## WHAT THE TASK ASKS
Decide whether each statement (a), (b), (c) agrees with the lonely pixel text. For each, answer yes or no and quote the deciding words of the text exactly.
(a) In Example 1, the output is 6.
(b) The constraints allow m and n to be as large as 500.
(c) In the code, a row's string goes into the map only when that row's count of 'B' equals target.

START DOCUMENT EXCERPT

Given an m x n picture consisting of black ‘B’ and white ‘W’ pixels and an integer target, return the number of black lonely pixels.

A black lonely pixel is a character ‘B’ that located at a specific position (r, c) where:

  • Row r and column c both contain exactly target black pixels.
  • For all rows that have a black pixel at column c, they should be exactly the same as row r.

Example 1:

img

Input: picture = [["W","B","W","B","B","W"],["W","B","W","B","B","W"],["W","B","W","B","B","W"],["W","W","B","W","B","W"]], target = 3
Output: 6
Explanation: All the green 'B' are the black pixels we need (all 'B's at column 1 and 3).
Take 'B' at row r = 0 and column c = 1 as an example:
 - Rule 1, row r = 0 and column c = 1 both have exactly target = 3 black pixels. 
 - Rule 2, the rows have black pixel at column c = 1 are row 0, row 1 and row 2. They are exactly the same as row r = 0.

Example 2:

img

Input: picture = [["W","W","B"],["W","W","B"],["W","W","B"]], target = 1
Output: 0

Constraints:

  • m == picture.length
  • n == picture[i].length
  • 1 <= m, n <= 200
  • picture[i][j] is ‘W’ or ‘B’.
  • 1 <= target <= min(m, n)

Code

[
    ["W","B","W","B","B","W"],
    ["B","W","B","W","W","B"],
    ["W","B","W","B","B","W"],
    ["B","W","B","W","W","B"],
    ["W","W","W","B","B","W"],
    ["B","W","B","W","W","B"]
]

target = 3

result is 9, not 13

class Solution {
    public int findBlackPixel(char[][] picture, int target) {
        int m = picture.length;
        int n = picture[0].length;
        
        Map<String, Integer> map = new HashMap<>();
        // 每一列有多少B
        int[] colCount = new int[n];
        
        for (int i = 0; i < m; i++) {
            int rowCount = 0;
            StringBuilder sb = new StringBuilder();
            
            for(int j = 0; j < n; j++) {
                if (picture[i][j] == 'B') {
                    rowCount++;
                    colCount[j]++;
                }

                sb.append(picture[i][j]);
            }
            
            // 本行符合要求
            if (rowCount == target) {
                String str = sb.toString();
                map.put(str, map.getOrDefault(str, 0) + 1);
            }
        }
        
        int res = 0;
        
        for (String rowStr : map.keySet()) {
            // 所有有target个B的行 正好有target个
            if (map.get(rowStr) == target) {
                for (int j = 0; j < n; j++) {
                    if (rowStr.charAt(j) == 'B' && colCount[j] == target) {
                        res += target;
                    }
                }
            }
        }
        
        return res;
    }
}

END DOCUMENT EXCERPT
START RECORD EXCERPTS

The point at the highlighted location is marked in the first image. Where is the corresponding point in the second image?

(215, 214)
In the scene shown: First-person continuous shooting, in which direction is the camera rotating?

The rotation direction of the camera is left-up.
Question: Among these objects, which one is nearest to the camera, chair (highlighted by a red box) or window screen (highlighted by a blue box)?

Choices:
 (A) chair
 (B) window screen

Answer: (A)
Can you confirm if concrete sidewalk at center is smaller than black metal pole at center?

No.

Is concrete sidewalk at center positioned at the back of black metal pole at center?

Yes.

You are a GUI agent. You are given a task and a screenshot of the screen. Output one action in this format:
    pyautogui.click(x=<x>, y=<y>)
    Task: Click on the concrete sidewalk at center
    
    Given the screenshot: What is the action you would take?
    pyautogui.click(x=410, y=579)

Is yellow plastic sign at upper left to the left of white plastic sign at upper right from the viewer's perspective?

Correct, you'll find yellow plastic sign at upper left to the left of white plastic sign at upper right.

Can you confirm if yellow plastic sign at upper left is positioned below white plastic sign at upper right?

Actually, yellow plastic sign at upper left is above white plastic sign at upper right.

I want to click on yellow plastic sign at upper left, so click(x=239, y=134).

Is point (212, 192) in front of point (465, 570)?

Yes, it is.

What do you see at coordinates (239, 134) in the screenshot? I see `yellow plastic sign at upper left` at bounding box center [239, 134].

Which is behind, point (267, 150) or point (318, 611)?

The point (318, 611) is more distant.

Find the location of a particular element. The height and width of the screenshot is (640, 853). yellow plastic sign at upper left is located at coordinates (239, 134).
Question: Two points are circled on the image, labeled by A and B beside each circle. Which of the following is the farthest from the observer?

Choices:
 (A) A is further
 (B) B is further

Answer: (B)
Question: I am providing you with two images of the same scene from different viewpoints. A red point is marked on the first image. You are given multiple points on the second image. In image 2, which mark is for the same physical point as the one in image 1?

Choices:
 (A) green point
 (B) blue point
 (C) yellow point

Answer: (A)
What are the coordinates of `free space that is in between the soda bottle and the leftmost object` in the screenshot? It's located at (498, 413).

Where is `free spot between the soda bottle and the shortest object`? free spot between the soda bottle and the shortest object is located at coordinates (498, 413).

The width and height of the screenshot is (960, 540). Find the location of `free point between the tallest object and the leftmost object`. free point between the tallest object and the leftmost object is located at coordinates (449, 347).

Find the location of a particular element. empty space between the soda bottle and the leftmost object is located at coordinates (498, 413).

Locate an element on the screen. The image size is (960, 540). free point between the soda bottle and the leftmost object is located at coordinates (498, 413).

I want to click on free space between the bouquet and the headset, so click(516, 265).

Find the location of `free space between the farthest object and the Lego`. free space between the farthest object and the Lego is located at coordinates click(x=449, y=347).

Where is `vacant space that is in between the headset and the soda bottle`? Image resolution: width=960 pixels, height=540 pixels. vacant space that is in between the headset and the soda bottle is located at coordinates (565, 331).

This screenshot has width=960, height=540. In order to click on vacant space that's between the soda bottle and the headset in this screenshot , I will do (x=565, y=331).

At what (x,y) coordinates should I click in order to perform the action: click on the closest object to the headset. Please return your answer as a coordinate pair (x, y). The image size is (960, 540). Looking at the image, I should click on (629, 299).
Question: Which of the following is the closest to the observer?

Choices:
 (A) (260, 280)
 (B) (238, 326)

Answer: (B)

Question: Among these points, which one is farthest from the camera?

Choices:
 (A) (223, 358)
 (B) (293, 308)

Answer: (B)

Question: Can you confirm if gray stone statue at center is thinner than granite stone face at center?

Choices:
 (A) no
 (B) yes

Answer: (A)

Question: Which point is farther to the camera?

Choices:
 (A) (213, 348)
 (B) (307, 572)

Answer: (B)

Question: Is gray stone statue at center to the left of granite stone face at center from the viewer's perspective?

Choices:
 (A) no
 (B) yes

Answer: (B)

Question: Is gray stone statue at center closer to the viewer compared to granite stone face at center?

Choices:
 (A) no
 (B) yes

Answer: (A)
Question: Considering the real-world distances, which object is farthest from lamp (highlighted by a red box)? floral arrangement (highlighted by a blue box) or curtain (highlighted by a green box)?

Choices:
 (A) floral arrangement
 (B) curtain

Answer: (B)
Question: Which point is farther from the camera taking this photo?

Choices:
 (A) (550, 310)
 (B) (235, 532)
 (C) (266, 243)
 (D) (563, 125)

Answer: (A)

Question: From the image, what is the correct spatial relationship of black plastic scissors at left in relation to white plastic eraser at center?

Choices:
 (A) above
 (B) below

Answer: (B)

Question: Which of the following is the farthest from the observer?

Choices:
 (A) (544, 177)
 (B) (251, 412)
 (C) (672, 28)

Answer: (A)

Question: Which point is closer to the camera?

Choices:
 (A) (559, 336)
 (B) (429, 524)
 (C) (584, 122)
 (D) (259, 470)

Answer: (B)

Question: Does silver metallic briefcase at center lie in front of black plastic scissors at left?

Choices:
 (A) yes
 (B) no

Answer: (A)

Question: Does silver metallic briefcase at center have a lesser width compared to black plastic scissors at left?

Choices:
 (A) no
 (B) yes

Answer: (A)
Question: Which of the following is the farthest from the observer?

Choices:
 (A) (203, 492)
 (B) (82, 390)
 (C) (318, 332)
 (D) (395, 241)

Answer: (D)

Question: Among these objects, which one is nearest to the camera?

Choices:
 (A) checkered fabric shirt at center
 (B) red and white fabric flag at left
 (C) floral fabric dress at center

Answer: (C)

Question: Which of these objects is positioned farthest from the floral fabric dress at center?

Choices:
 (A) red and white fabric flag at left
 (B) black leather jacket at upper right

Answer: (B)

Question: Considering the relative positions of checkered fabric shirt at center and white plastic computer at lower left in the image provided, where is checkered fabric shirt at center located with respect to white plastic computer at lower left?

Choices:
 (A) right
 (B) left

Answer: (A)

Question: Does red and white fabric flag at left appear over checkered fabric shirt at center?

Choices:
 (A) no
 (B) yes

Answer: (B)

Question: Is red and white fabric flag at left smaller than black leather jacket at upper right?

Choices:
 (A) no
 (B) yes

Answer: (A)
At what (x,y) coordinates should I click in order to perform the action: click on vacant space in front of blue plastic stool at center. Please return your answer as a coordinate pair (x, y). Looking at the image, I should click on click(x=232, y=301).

END RECORD EXCERPTS

## SOLVED EXERCISE
(a) Yes: "Output: 6"
(b) No: "1 <= m, n <= 200"
(c) Yes: "if (rowCount == target) {"